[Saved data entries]
┌──

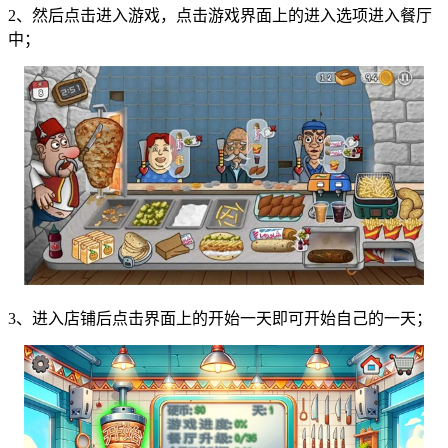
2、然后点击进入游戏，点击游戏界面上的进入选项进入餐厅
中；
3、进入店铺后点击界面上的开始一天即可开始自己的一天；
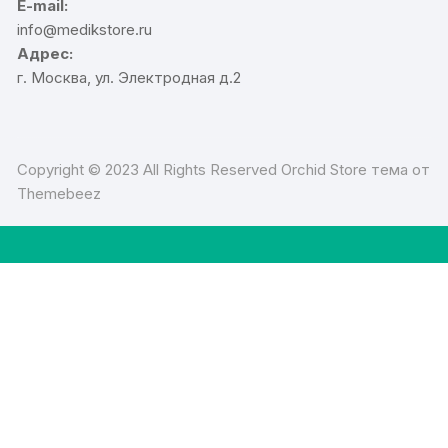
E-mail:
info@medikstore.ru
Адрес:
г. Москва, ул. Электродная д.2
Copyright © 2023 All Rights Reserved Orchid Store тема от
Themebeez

└──
┌──

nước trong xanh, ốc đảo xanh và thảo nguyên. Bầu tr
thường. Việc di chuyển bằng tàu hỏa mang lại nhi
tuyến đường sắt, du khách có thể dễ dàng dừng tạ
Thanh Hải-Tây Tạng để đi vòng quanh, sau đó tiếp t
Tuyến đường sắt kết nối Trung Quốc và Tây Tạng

└──

In the entries above, which lines hold the word "Tạng"? Copy them out.

# Exercise solution
Thanh Hải-Tây Tạng để đi vòng quanh, sau đó tiếp t
Tuyến đường sắt kết nối Trung Quốc và Tây Tạng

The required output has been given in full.